CONSIGNES
(a) D'après l'extrait sur la sécurité sanitaire des aliments, comment faut-il considérer au premier chef le droit à une nourriture culturellement acceptable ?
(b) Reprenez l'extrait sur la sécurité sanitaire des aliments et poursuivez sa rédaction à partir de la dernière phrase.

━━━ TEXTE SOURCE ━━━

Le droit de chacun d’être à l’abri de la faim est fondamental et incontesté. La principale conséquence du droit à une alimentation adéquate est qu’il faut aider les états et les populations pour qu’ils soient capables de maîtriser eux-mêmes les situations d’insécurité alimentaire. Le droit à une nourriture culturellement acceptable ne doit pas être considéré au premier chef comme un droit de recevoir un type particulier d’aide alimentaire mais comme un droit d’être assisté pour créer sa propre sécurité sanitaire des aliments. Il s’ensuit que l’aide fournie pour assurer une sécurité sanitaire des aliments durable doit aussi inclure la capacité de disposer d’une nourriture saine et nutritive.

Le débat et les décisions prises sur l’éthique et les valeurs liées à la sécurité sanitaire des aliments doivent être transparents pour les parties intéressées, participatives dans leur conception et caractérisés par une bonne communication entre toutes les parties concernées. À cet égard, les responsables de la gestion des risques et les responsables de l’évaluation des risques, qui interviennent aux niveaux national, international et des organisations, doivent s’assurer que les procédures qu’ils mettent en œuvre dans le cadre de l’analyse des risques comprennent les moyens effectifs de divulgation aux parties concernées ainsi que la participation sans exclusive de celles-ci. En outre, les pratiques de communication des risques des responsables de la gestion des risques et des responsables de l’évaluation des risques, qui interviennent aux niveaux national, international et des organisations, doivent inclure des stratégies visant à faciliter l’accès à ces processus d’analyse des risques, afin de favoriser la participation du public à leur examen et d’améliorer les résultats concrets. Les organisations internationales de sécurité sanitaire des aliments doivent aussi adopter des procédures qui facilitent la communication entre les responsables de la gestion des risques, les responsables de l’évaluation des risques et les parties prenantes concernées, en particulier par le biais de l’élaboration de politiques d’évaluation des risques. De surcroît, elles doivent continuer d’élargir la participation du secteur privé et des ONG internationales dans les forums et les réunions consultatives et décisionnelles.

━━━ DONNÉES ÉTUDIÉES ━━━

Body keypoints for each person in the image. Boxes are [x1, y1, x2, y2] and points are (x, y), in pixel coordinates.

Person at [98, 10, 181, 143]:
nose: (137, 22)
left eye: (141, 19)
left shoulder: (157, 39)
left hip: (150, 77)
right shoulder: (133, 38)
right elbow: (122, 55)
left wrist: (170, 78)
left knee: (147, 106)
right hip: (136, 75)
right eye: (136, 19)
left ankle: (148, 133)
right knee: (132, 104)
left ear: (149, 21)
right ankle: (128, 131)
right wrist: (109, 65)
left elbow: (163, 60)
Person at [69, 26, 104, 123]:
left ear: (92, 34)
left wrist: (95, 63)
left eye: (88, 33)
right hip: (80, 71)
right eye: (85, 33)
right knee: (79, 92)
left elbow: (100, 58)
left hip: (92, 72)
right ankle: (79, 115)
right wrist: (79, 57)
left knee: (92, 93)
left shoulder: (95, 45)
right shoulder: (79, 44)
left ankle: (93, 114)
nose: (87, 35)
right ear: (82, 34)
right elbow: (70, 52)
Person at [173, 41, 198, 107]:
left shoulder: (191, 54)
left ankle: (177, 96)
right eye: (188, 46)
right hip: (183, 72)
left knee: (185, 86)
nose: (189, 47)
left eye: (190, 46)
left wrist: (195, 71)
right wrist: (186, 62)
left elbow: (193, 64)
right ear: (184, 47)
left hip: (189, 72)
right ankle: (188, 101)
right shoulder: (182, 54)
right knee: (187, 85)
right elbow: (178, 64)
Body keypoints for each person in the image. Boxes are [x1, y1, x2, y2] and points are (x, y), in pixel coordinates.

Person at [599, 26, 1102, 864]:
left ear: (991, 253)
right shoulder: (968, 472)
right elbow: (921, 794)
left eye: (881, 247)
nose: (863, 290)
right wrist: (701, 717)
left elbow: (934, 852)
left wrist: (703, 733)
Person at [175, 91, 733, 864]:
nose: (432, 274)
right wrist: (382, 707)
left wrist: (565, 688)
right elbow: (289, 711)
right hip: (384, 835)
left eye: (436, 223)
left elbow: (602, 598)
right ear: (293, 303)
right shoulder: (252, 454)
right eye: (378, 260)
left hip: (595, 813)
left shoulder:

━━━

CORRIGÉ DES EXERCICES
(a) Comme un droit d'être assisté pour créer sa propre sécurité sanitaire des aliments.

(b)
Il faut renforcer la capacité des parties engagées ou concernées pour qu’elles puissent participer équitablement au débat éthique ou scientifique portant sur le système de sécurité sanitaire des aliments. À cet égard, les organisations internationales de sécurité sanitaire des aliments et les autres organismes apparentés doivent encourager le renforcement de la capacité dans les pays en développement pour que ceux-ci puissent disposer d’une présence efficace dans les organismes d’experts internationaux et les organisations normatives. Elles doivent aussi encourager le renforcement de la capacité dans les États Membres pour incorporer dans les processus d’analyse des risques l’explication et la justification des jugements de valeurs et éthiques, et l’application de la science.